Deutschland hingegen war im Jahr 1992 mit 2,5% seines BIP für Zinszahlungen ausgekommen, während es 2002 schon 2,9% aufwenden musste. Der Euro hat also eine verkehrte Welt geschaffen, und zwar zu Lasten Deutschlands. Facit: Deutschland kann gegenüber seinen Partnern in der Euro-Zone eine erhebliche Änderung der Geschäftsgrundlage feststellen und entsprechende Anpassung verlangen: Jeder möge gefälligst wieder einen im Rahmen der Euro-Zone vergleichbaren Realzins zahlen.

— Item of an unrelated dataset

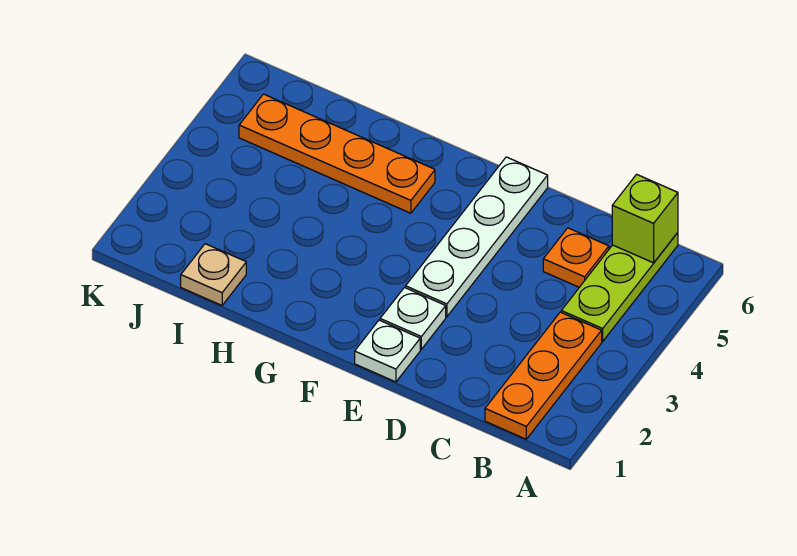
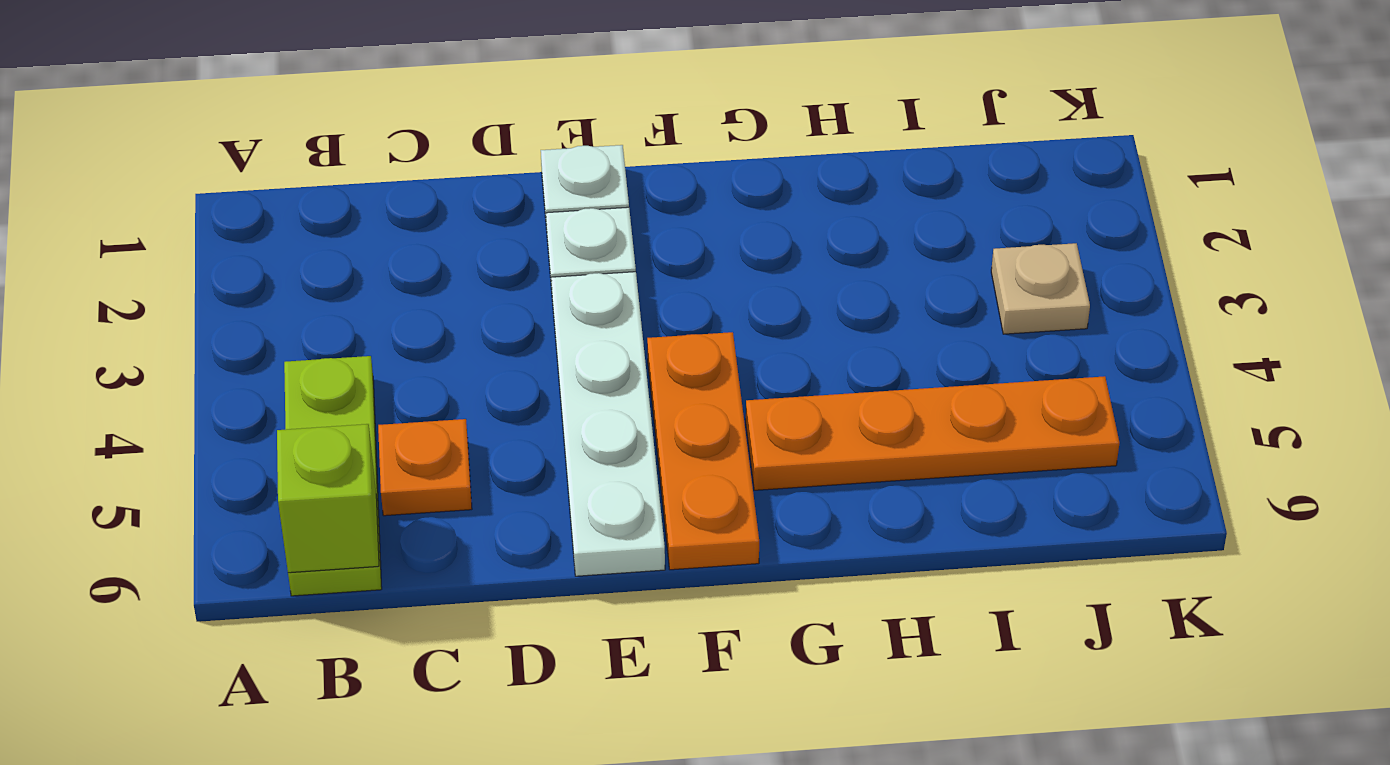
orange 1x3 plate [485,312,602,439] -> orange 1x3 plate moved to [647,332,759,570]
tan 1x1 plate [181,244,246,305] -> tan 1x1 plate moved to [991,243,1090,334]

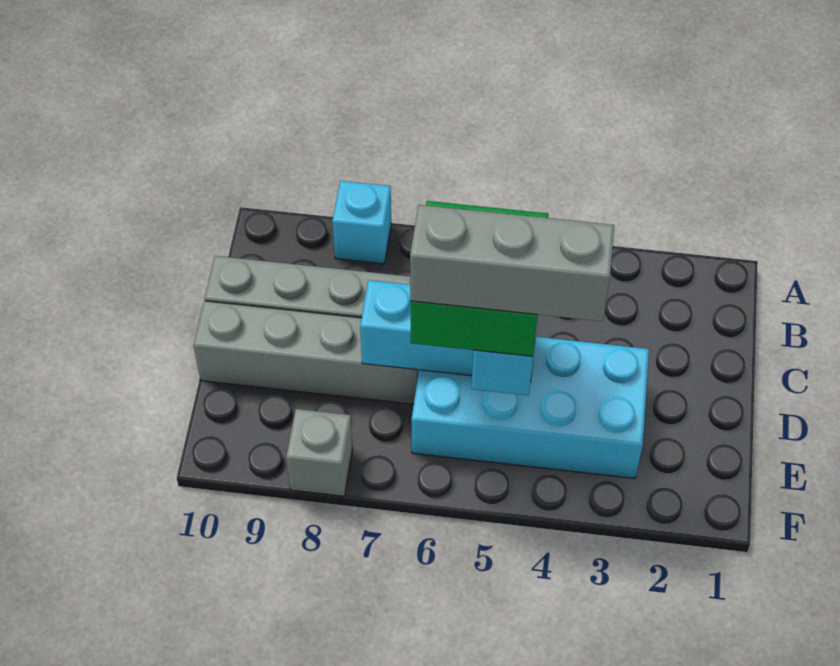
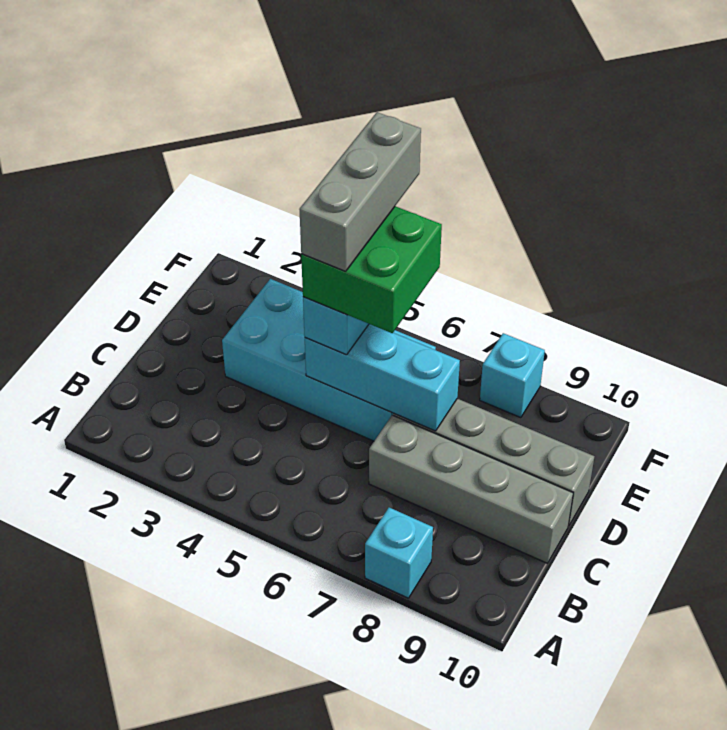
grey 1x3 brick [410,205,614,321] -> grey 1x3 brick turned to [299,112,421,271]
grey 1x1 brick [286,409,353,496] -> cyan 1x1 brick [480,333,545,418]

Ich habe schon wiederholt publiziert, dass Deutschland als dasjenige Land der Euro- Zone, das mit der niedrigsten Inflation lebt, im Falle der Begebung indexierter, also inflationsgesicherter Anleihen unter keinen Umständen einen europäisierten Inflationsindex benutzen darf, denn die deutsche Inflation liegt seit eh und je niedriger und wird es nach meiner Überzeugung auch weiterhin tun.

Ich habe zu diesem Zweck vorgeschlagen, dass jeder Mitgliedsstaat der Euro-Zone indexierte Staatsanleihen auf Basis eines identischen Sockelzinses herausgibt, auf den die Indexklauseln für Zinsen und Kapital gemäß der nationalen Inflation des emittierenden Landes aufzuschlagen wären. Italien begibt dieser Tage eine indexierte Staatsanleihe (auf 30 Jahre!) über 4 Milliarden Euro mit einem Sockelzins von nur noch 2,35%. Die Indexklauseln allerdings sind europäisiert, liegen also deutlich unterhalb der nationalen Inflation Italiens.

Würde Deutschland demnächst eine Indexanleihe emittieren, die denselben Sockelzins hätte, aber Indexklauseln nur nach der deutschen Inflation, würde die Bundesregierung einen Meilenstein für die Wiederherstellung finanzieller Gerechtigkeit in der Euro-Zone setzen.